Hunham doesn’t care, and doesn’t want to care. He’s close to Mary—they’ve been known to gossip over a shot or two of Jim Beam, and he excoriates one of the snobbier students who looks down on her as a servant. But as far as his students go, Hunham would really rather not get to know them as people. Until, somehow, something softens in him and he decides a road trip to Boston—undertaken in the guise of an educational museum jaunt—is just the ticket, and he learns exactly why Tully is so troubled.
The raw goods of The Holdovers are by themselves promising enough: who doesn’t love a crisp, cozy Christmas holiday in Boston, one during which closed-off human beings discover their true capacity to care for one another? Payne goes for all the right retro-touches: the young guys’ shaggy haircuts, the requisite Badfinger needledrop. He even opens the film with vintage Miramax and Focus Features logos.
But there’s always so much emotional calculation involved in an Alexander Payne film. It’s not just that characters are surprised to learn they have actual feelings; it’s that Payne is surprised too, as if he’s suddenly looked around and realized, Wow, people really do need people! Suddenly, the fog lifts—why, Payne isn’t a satirical curmudgeon after all, but a clear-eyed sentimentalist who truly understands the unruly beauty of human nature. Nearly every Payne movie follows this formula, with the exception, perhaps, of the odd but undismissable Downsizing, a futuristic science-fiction comedy-romance about humans (Matt Damon and Kristen Wiig) who avail themselves of new technology that miniaturizes them so they’ll use fewer resources. It’s the one picture most Payne fans dislike, but also the one in which he takes the most daring chances. (It also features an extraordinary performance by Hong Chau.)

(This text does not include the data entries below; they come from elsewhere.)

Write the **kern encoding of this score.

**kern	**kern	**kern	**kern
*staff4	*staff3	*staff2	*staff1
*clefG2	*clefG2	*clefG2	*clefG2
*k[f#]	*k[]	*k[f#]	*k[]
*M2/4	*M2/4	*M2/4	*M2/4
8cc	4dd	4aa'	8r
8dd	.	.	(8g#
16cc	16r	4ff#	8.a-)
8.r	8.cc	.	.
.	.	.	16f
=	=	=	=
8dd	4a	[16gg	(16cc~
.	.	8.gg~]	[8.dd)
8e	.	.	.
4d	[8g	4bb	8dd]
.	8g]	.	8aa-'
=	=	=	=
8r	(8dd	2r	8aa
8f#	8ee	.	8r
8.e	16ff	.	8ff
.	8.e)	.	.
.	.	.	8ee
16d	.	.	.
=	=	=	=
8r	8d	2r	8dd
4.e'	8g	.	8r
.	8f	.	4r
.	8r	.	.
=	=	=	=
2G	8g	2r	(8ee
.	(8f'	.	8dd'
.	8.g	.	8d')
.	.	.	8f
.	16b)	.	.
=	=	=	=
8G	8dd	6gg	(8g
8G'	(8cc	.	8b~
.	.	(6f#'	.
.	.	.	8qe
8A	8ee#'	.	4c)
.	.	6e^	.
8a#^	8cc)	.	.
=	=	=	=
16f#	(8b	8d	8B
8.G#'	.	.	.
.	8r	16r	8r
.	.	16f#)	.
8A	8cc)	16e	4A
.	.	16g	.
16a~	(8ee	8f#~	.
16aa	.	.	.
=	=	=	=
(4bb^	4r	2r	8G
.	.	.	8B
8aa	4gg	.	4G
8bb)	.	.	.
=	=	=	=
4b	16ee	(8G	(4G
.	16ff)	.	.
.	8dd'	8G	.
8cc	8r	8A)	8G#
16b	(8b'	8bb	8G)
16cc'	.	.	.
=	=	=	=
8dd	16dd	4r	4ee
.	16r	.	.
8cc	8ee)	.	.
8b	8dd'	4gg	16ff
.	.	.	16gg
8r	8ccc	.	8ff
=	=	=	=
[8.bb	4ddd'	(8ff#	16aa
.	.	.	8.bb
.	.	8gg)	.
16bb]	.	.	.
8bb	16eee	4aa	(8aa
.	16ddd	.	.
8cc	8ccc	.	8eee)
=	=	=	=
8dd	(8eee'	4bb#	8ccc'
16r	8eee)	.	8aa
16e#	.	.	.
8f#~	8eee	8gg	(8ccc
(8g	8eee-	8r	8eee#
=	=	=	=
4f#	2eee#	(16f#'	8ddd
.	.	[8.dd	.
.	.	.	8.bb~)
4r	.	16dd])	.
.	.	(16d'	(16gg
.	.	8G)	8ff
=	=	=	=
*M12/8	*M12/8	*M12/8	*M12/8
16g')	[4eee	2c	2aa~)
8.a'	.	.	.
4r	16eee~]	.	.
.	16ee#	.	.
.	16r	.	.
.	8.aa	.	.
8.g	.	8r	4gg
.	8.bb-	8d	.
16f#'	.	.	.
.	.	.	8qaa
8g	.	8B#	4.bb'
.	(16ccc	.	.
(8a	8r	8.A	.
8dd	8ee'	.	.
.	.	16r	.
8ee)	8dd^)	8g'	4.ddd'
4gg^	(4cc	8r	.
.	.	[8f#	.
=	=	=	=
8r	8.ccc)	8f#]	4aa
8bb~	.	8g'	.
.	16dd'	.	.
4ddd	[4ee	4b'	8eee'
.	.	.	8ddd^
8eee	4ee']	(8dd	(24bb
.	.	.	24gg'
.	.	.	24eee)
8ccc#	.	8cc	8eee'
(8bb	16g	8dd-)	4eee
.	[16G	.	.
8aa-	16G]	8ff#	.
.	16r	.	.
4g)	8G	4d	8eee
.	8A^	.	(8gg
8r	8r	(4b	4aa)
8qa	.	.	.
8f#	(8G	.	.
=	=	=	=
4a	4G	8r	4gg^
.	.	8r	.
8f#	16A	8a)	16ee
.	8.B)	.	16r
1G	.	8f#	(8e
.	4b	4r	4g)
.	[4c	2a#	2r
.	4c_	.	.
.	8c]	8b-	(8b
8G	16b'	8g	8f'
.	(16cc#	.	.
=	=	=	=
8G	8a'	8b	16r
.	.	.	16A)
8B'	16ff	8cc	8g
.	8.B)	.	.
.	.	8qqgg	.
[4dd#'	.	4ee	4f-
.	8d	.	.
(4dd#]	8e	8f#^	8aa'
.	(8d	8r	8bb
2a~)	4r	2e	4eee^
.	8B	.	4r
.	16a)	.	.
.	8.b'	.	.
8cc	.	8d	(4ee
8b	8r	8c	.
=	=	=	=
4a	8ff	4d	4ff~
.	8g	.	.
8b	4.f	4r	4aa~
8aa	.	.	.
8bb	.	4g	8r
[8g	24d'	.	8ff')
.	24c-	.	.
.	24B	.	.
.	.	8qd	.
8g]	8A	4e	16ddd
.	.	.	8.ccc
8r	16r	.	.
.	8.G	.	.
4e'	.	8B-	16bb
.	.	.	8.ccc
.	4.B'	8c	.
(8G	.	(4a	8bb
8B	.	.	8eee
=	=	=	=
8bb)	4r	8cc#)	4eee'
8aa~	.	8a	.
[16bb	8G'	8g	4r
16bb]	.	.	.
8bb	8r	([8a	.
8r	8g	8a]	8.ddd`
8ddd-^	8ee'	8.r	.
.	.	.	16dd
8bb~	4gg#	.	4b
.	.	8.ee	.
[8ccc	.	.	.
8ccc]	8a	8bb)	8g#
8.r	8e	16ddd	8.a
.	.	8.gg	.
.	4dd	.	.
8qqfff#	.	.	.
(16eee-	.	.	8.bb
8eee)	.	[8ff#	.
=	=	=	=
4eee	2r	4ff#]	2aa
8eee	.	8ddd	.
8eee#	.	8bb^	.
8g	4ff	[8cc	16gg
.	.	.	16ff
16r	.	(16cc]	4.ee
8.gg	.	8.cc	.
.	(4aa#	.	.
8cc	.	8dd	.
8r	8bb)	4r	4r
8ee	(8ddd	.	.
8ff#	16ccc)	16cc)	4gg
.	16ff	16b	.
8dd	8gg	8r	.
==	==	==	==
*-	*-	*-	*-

The Holdovers hasn’t challenged Payne in the same way, and there are moments of his usual sourness—the type of thing that his fans sometimes applaud him for, thinking of it as being edgy when it’s really just thoughtless. As Hunham browses with Tully through an outdoor book stall in Boston’s Combat Zone, an older sex worker propositions him. He rebuffs her more than once, assuring her, with his highly cultured diction, that he’s not in need of her services, though Tully urges him on, saying he should go for it if he wants. The point, maybe, is that our hearts are supposed to be warmed by the sight of a younger man telling an older, more repressed one that it’s OK to have a sex drive. The sex worker—disheveled, down on her luck—slinks away. She’s the pawn who’s been used to make the point, then summarily dismissed. Somehow, we’re supposed to feel good about all of it, as if we’ve just witnessed a Dickensian vignette of great human complexity.
The movie does have Giamatti going for it; he’s a wonderful actor, and he plays Hunham as one of those teachers who’s devoted to his specialty but has no idea how to link it to the real world. (In one of the movie’s finest scenes, set in Boston’s Museum of Fine Arts, he and Tully examine an ancient vase decorated with a copulating couple. “There’s nothing new in human experience,” he tells his young charge.) And Sessa, with his guarded eyes, walks a fine line: he’s just unpleasant enough to be believable, yet charming enough to be bearable. But any warmth The Holdovers gives off is the premeditated kind, like those heating packets you tuck into your mittens on cold days. They’re designed to do the job in the moment. But nothing beats a real fire.